Figure 10 bellow shows the control points obtained by the Susan algorithm in the two images. 691 control points were detected in the first image, and 694 control points were detected in the second image.

The control points detected by de Susan algorithm are matched between two images by the correlation function NCC. The result obtained contains false matches. To eliminate them, the authors of this paper regularized all the matches by the Ransac algorithm. Figure 11 bellow shows the 132 matches obtained by this algorithm.

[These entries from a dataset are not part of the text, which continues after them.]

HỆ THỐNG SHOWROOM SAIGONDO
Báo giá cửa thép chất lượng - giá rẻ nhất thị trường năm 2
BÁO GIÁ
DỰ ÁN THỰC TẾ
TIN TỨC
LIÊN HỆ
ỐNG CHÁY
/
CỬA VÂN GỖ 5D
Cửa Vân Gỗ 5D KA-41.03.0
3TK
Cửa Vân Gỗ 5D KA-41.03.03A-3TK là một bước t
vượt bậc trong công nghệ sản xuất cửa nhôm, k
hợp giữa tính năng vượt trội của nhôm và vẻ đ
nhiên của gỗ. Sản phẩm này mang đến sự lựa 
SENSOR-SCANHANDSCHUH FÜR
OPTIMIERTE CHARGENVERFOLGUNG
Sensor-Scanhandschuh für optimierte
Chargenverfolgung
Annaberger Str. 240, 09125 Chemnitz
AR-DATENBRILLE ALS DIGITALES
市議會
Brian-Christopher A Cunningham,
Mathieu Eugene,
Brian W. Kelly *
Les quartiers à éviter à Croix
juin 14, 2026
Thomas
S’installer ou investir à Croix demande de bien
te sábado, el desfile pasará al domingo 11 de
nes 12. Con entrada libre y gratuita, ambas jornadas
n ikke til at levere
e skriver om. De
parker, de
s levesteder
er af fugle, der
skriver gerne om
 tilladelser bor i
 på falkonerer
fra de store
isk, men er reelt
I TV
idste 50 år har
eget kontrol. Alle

After comparing the results on the synthetic data, the results of the present approach on real data (the two images shown in Fig. 8 and the six other images) are compared to those obtained by Wang [31] and Jiang [16] on the same data. The reading and the analysis of the intrinsic camera parameters presented in Table 1 and those estimated in the four other images show that the results of the present approach are similar to those obtained by Wang, and they are a little different from those obtained by Jiang. Furthermore, the present approach is also compared with two other methods of Zhang [21] and Triggs [1]. The results of the present approach are almost identical to those obtained by Zhang, and they are a little different from those obtained by Triggs. Therefore, this approach provides a robust performance, and it is very close to the other well-established methods. In addition, this method has several advantages: the use of any camera, two images are sufficient to estimate the intrinsic camera parameters, and the use of an unknown 3D scene.

6 Conclusions

In this paper, a robust method of camera self-calibration by an unknown three-dimensional scene is presented. This new method is based on the determination of a relationship between two points in the 3D scene and their projections in the planes of the images i and j and between the relationships between the images of the absolute conic. These relationships give a nonlinear cost function, and the minimization of this function provides the intrinsic parameters of the cameras used. The positive points that characterize this approach are diverse. Among these, there are the use of any camera (with varying intrinsic parameters), a 3D scene, and sufficiency of two points of the scene and two images to achieve the camera’s self-calibration procedure. The robustness of this method in terms of simplicity, accuracy, stability, and convergence is shown by the results of the experiments and the simulations conducted.